◆ **Required work**
Of all the lines below, output only those starting at the one with "A cursory inspection" and ending at the one with "The naive optimal", both ends included, exactly as written.

◆ **Input data**

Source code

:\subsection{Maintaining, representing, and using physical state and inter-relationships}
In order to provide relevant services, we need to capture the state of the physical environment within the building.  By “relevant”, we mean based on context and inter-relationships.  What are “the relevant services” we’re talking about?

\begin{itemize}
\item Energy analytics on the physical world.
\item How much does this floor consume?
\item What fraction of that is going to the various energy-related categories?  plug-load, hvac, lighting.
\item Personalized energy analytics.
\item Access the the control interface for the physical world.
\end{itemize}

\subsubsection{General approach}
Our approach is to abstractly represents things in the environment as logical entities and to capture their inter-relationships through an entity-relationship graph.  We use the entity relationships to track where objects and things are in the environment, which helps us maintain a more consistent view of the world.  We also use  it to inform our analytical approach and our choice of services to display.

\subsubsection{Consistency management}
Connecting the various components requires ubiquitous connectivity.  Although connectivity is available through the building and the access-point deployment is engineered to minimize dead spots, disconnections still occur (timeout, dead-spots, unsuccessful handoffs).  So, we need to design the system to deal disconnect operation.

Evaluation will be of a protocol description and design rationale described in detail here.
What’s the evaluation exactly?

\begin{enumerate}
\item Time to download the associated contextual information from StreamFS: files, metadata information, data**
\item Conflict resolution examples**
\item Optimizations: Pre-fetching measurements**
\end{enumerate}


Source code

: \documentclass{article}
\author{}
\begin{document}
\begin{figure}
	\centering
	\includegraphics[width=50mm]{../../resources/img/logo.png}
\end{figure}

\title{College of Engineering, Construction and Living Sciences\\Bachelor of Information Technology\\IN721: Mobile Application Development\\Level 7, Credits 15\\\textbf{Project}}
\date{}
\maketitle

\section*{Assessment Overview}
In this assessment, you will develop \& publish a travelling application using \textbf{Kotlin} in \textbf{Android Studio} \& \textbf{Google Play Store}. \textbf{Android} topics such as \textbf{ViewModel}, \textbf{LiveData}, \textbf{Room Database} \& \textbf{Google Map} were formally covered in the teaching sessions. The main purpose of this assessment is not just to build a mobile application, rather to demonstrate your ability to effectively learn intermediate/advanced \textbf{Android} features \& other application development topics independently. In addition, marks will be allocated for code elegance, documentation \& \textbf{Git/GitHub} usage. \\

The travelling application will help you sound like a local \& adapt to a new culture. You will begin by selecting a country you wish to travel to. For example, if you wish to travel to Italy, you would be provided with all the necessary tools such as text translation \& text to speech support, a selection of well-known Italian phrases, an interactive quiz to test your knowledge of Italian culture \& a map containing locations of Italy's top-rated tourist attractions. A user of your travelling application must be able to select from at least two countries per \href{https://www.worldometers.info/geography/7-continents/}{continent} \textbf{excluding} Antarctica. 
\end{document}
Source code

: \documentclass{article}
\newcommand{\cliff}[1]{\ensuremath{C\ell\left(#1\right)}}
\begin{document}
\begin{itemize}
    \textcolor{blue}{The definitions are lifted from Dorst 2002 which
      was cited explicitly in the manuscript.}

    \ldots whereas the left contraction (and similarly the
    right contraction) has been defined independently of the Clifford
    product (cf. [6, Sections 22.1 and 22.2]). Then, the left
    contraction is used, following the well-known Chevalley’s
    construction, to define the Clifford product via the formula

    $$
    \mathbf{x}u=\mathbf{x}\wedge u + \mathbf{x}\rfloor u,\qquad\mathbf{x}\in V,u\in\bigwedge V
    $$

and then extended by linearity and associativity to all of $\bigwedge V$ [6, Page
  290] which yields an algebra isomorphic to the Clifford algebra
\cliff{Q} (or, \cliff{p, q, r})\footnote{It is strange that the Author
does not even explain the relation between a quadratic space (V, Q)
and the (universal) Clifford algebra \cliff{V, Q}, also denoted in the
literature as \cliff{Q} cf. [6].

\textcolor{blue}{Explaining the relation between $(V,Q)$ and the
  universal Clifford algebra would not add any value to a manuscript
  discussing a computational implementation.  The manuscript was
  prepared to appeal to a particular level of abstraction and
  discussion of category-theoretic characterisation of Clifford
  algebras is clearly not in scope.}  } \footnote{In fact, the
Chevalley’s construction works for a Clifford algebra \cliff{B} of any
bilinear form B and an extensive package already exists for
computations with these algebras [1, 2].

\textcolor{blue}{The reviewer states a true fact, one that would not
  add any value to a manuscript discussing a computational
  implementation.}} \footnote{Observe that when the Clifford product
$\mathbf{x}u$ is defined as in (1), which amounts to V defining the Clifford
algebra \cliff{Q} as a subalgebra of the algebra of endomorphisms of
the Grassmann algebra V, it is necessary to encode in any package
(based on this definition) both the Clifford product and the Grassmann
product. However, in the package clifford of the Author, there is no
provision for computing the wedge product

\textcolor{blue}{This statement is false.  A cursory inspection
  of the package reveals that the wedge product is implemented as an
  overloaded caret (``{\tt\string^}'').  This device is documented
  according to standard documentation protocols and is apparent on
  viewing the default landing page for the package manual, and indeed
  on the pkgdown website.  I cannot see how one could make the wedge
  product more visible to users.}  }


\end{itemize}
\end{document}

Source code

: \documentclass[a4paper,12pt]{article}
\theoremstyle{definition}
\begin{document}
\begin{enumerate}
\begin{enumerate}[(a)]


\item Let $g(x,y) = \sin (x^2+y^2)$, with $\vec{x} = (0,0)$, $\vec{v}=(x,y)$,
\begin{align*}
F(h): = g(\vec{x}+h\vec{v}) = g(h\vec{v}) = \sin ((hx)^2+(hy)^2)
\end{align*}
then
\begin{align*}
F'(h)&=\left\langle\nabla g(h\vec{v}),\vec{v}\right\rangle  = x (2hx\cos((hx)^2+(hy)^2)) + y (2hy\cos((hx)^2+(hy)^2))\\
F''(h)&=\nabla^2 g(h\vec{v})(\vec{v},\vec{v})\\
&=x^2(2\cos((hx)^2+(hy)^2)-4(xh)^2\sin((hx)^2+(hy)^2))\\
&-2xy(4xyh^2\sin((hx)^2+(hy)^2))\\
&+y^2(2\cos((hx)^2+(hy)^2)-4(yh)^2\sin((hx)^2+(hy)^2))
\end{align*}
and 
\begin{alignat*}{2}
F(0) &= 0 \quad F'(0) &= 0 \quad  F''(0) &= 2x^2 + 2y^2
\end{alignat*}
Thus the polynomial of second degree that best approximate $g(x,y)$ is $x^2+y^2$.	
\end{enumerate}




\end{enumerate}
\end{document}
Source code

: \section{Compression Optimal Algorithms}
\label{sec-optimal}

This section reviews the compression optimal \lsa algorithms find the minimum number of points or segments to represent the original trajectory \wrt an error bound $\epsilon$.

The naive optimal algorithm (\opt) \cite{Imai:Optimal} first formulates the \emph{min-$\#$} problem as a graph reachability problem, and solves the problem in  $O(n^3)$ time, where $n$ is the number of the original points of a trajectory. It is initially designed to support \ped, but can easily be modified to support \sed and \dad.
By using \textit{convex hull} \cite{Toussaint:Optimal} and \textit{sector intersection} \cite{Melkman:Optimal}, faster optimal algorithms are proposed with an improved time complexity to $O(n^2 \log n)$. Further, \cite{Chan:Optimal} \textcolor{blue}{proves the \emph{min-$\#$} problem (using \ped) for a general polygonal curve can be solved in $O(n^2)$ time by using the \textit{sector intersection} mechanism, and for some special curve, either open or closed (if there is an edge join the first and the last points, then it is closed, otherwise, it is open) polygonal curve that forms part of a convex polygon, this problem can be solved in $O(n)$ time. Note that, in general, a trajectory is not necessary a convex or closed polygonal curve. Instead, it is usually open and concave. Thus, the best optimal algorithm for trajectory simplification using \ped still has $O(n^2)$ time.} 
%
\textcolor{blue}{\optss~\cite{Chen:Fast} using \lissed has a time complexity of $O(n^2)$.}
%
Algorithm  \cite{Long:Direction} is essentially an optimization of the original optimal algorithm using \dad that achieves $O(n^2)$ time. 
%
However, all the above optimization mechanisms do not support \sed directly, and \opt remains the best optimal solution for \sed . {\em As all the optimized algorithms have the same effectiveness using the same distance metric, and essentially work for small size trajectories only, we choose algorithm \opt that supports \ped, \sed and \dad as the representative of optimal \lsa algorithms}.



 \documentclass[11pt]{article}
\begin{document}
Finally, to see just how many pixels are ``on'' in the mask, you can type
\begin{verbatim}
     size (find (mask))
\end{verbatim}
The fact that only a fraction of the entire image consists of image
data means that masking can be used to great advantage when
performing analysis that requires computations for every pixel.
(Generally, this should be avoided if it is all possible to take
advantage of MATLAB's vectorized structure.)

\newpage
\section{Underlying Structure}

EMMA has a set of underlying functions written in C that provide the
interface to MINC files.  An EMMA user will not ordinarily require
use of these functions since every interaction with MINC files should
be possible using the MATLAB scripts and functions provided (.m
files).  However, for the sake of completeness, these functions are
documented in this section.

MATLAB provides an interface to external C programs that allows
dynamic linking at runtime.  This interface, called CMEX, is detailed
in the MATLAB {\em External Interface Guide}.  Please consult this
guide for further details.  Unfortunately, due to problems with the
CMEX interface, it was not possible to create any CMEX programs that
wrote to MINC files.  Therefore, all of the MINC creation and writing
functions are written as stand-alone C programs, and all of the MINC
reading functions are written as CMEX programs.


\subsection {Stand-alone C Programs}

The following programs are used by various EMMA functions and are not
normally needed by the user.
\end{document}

◆ **Written answer**
\textcolor{blue}{This statement is false.  A cursory inspection
  of the package reveals that the wedge product is implemented as an
  overloaded caret (``{\tt\string^}'').  This device is documented
  according to standard documentation protocols and is apparent on
  viewing the default landing page for the package manual, and indeed
  on the pkgdown website.  I cannot see how one could make the wedge
  product more visible to users.}  }


\end{itemize}
\end{document}

Source code

: \documentclass[a4paper,12pt]{article}
\theoremstyle{definition}
\begin{document}
\begin{enumerate}
\begin{enumerate}[(a)]


\item Let $g(x,y) = \sin (x^2+y^2)$, with $\vec{x} = (0,0)$, $\vec{v}=(x,y)$,
\begin{align*}
F(h): = g(\vec{x}+h\vec{v}) = g(h\vec{v}) = \sin ((hx)^2+(hy)^2)
\end{align*}
then
\begin{align*}
F'(h)&=\left\langle\nabla g(h\vec{v}),\vec{v}\right\rangle  = x (2hx\cos((hx)^2+(hy)^2)) + y (2hy\cos((hx)^2+(hy)^2))\\
F''(h)&=\nabla^2 g(h\vec{v})(\vec{v},\vec{v})\\
&=x^2(2\cos((hx)^2+(hy)^2)-4(xh)^2\sin((hx)^2+(hy)^2))\\
&-2xy(4xyh^2\sin((hx)^2+(hy)^2))\\
&+y^2(2\cos((hx)^2+(hy)^2)-4(yh)^2\sin((hx)^2+(hy)^2))
\end{align*}
and 
\begin{alignat*}{2}
F(0) &= 0 \quad F'(0) &= 0 \quad  F''(0) &= 2x^2 + 2y^2
\end{alignat*}
Thus the polynomial of second degree that best approximate $g(x,y)$ is $x^2+y^2$.	
\end{enumerate}




\end{enumerate}
\end{document}
Source code

: \section{Compression Optimal Algorithms}
\label{sec-optimal}

This section reviews the compression optimal \lsa algorithms find the minimum number of points or segments to represent the original trajectory \wrt an error bound $\epsilon$.

The naive optimal algorithm (\opt) \cite{Imai:Optimal} first formulates the \emph{min-$\#$} problem as a graph reachability problem, and solves the problem in  $O(n^3)$ time, where $n$ is the number of the original points of a trajectory. It is initially designed to support \ped, but can easily be modified to support \sed and \dad.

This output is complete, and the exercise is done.